Sancionada lei que cria política nacional de visitação a parques ambientais

Sancionada lei que cria política nacional de visitação a parques ambientais

O presidente Luiz Inácio Lula da Silva sancionou a Lei 15.180/25, que cria a Política Nacional de Incentivo à Visitação a Unidades de Conservação e prevê a criação de um fundo privado para financiar a infraestrutura necessária à visitação.

A nova lei foi publicada no Diário Oficial da União desta segunda-feira (28).
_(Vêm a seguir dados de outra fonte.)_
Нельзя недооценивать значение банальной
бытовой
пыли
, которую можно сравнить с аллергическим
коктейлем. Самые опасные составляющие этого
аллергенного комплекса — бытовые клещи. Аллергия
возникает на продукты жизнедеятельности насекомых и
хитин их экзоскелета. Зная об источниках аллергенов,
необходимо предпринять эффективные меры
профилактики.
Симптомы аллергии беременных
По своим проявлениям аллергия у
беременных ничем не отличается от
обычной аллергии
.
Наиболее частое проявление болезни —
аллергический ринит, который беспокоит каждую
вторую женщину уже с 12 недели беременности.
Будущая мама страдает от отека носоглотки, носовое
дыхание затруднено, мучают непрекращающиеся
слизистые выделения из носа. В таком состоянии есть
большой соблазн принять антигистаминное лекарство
O texto é originário do Projeto de Lei 4870/24, do deputado Túlio Gadêlha (Rede-PE), aprovado pela Câmara dos Deputados e pelo Senado Federal.

Exploração da visitação
A nova lei permite que a exploração da visitação seja feita:

– pelo próprio órgão gestor do parque, por meio de execução indireta;

– pela iniciativa privada, por meio de concessão, permissão ou autorização;

– por entes, órgãos e entidades de outras esferas da Federação, após acordo de cooperação institucional;

– por organizações sociais com contratos de gestão; e

– por organizações da sociedade civil em regime de mútua cooperação.

A visitação às unidades de conservação deverá considerar os impactos à fauna, à flora e aos recursos naturais protegidos, além de se submeter às medidas mitigatórias cabíveis. Para ajudar nessa finalidade, o órgão gestor da unidade ofertará aos visitantes material educativo sobre turismo responsável e regras de conduta, sobretudo em relação à fauna silvestre.

Fundo privado
Para executar as adaptações necessárias ao funcionamento dos serviços ligados à visitação, o projeto permite ao Instituto Chico Mendes de Conservação da Biodiversidade (ICMBio) e aos órgãos estaduais e municipais gestores das unidades de conservação contratarem banco oficial, com dispensa de licitação, para criar e gerir um fundo privado.

Poderão ser destinados ao fundo doações, rendimentos de aplicações, além de recursos obtidos por meio de termos de ajustamento de conduta, termos de compromisso e outras formas de transação judicial ou extrajudicial.

O presidente Lula vetou a parte do projeto de lei que previa que o fundo seria abastecido por 5% dos valores fixados pelos órgãos ambientais licenciadores de empreendimentos de significativo impacto ambiental. “O dispositivo incorre em vício de inconstitucionalidade ao impor vinculação compulsória dos recursos de compensação ambiental fixados pelos entes estaduais ou municipais a fundo privado”, explicou na mensagem de veto.